We want to sort base on popularity, so we sort based on the count, descending order.
To do this, we use ORDER BY. And now we need to reference the second column, which has all the count.
We can reference it with the number 2 - second column. Try to replace this with 1, and you will see it is sorted alphabetically because 1 refers to the first output column, or the names.
Also try to replace 2 with ‘count’ (without the quotes) - it still works. This is because the column is named ‘count’. Remember the first line, AS ‘count’. This is the name of the column.
Hope this helps.
Edit: It is called a column reference. Read more online.
As long as each ‘first_name’ belongs to a real user and at the same time each user in the table ‘users’ has a unique id, why in the solution of the exercise we don’t simply write :
COUNT (id) FROM users instead of COUNT(*) AS ‘count’ FROM users ?
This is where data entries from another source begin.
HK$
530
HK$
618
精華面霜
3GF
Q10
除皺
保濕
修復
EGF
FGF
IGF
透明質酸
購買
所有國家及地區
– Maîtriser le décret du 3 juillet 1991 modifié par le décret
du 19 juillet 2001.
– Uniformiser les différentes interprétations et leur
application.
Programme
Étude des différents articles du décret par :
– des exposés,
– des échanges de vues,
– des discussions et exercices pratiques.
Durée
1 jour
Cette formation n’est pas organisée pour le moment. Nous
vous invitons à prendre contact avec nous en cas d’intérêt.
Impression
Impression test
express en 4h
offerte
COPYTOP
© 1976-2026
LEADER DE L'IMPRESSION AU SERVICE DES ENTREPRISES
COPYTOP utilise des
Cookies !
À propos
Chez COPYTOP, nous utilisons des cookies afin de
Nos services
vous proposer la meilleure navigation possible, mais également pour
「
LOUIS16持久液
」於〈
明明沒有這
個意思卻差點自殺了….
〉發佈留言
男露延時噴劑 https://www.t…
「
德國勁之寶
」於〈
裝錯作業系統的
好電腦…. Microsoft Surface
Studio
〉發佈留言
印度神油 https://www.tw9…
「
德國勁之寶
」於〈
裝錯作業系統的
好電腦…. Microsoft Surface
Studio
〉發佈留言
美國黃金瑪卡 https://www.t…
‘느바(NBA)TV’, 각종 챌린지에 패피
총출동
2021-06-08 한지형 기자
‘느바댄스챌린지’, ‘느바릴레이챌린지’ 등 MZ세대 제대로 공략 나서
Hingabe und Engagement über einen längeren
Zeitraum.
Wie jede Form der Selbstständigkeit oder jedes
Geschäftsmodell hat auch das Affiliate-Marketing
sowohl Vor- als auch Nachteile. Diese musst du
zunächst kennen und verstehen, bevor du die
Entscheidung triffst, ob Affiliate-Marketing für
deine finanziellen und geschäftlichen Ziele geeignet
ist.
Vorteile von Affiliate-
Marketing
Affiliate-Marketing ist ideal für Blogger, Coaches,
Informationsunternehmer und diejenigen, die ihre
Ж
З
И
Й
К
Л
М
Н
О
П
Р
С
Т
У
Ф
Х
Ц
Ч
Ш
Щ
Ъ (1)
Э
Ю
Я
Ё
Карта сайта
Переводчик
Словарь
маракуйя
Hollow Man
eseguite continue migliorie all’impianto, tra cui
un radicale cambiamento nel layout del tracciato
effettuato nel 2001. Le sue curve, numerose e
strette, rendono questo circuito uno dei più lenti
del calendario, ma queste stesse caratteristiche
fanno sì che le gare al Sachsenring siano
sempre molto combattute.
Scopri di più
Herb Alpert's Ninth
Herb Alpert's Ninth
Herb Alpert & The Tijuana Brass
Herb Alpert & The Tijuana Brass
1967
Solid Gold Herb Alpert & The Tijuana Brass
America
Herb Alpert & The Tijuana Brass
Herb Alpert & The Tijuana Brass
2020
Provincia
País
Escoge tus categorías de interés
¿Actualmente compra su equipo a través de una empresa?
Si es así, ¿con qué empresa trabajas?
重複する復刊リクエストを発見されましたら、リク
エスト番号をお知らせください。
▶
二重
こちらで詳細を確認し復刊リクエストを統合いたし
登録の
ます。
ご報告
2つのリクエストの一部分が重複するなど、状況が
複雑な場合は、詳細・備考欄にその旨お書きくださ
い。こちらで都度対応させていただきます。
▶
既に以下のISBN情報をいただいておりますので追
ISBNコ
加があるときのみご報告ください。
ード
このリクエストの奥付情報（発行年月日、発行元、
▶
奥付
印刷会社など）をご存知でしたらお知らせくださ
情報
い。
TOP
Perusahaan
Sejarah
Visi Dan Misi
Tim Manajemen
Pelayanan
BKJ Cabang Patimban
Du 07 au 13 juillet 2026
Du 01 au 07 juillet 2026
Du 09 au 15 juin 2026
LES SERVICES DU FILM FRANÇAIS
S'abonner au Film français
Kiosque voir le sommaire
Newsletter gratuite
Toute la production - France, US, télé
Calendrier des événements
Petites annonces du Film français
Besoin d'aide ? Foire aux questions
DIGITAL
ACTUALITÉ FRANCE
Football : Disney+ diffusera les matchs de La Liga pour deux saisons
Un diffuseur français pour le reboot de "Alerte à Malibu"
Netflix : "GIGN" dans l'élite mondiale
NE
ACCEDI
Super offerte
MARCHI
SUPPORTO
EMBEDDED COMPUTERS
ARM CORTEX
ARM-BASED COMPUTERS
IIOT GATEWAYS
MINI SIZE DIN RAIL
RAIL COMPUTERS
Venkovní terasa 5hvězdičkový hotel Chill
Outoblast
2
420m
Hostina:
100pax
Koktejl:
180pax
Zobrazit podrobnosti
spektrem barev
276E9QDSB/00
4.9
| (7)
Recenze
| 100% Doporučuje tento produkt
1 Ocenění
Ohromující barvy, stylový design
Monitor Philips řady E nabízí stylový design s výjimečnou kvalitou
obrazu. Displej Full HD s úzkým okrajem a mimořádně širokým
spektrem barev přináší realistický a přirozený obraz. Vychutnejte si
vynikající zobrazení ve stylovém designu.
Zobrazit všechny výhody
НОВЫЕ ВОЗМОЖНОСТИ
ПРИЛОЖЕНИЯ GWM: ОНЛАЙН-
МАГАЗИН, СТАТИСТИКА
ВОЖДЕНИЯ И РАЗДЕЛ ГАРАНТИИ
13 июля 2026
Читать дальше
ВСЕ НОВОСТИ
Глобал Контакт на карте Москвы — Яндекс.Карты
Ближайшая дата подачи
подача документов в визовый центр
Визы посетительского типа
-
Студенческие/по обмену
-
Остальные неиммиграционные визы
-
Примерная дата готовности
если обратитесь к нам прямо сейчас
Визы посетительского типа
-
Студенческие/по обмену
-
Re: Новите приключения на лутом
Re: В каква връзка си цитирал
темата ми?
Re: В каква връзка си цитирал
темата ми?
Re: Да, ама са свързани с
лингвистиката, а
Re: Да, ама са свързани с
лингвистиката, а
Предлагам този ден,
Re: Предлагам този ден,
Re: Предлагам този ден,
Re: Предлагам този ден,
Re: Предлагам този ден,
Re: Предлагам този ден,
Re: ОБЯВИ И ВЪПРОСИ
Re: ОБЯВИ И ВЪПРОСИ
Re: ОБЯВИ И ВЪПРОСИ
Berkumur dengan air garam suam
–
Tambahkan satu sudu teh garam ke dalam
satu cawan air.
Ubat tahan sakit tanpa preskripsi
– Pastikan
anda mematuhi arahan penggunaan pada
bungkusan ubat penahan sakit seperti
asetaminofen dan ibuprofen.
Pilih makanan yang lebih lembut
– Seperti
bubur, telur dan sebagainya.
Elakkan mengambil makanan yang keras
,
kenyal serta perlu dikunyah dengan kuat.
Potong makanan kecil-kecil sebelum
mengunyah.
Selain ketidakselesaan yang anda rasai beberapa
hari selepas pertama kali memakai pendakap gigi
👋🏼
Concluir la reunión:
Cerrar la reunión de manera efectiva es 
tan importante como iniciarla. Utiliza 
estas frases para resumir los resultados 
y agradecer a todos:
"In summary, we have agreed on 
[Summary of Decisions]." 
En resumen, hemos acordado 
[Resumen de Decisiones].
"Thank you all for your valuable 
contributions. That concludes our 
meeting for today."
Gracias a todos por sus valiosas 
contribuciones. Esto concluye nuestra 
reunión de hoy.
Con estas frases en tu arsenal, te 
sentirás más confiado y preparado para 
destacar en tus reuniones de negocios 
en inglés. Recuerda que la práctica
I suppose it would be simplier and more precise. Moreover I think that actually, this is the usefullness of the ‘id’ parameter , to count the number of users, no matter what the statement is.
What I mean is that COUNT(*) always gives us the total number of rows in a table (correct me if I’m wrong) while COUNT(id) may not (where id is supposed to be the primary key).
Whenever we get a new dataset, we should first check if both COUNT(*) and COUNT(id) give the same number of rows. If not, id is not really the primary key. Check the data codebook and/or assign unique id numbers to the rows where id is NULL.
Let me know if I miss something here. I’m eager to learn from a different viewpoint.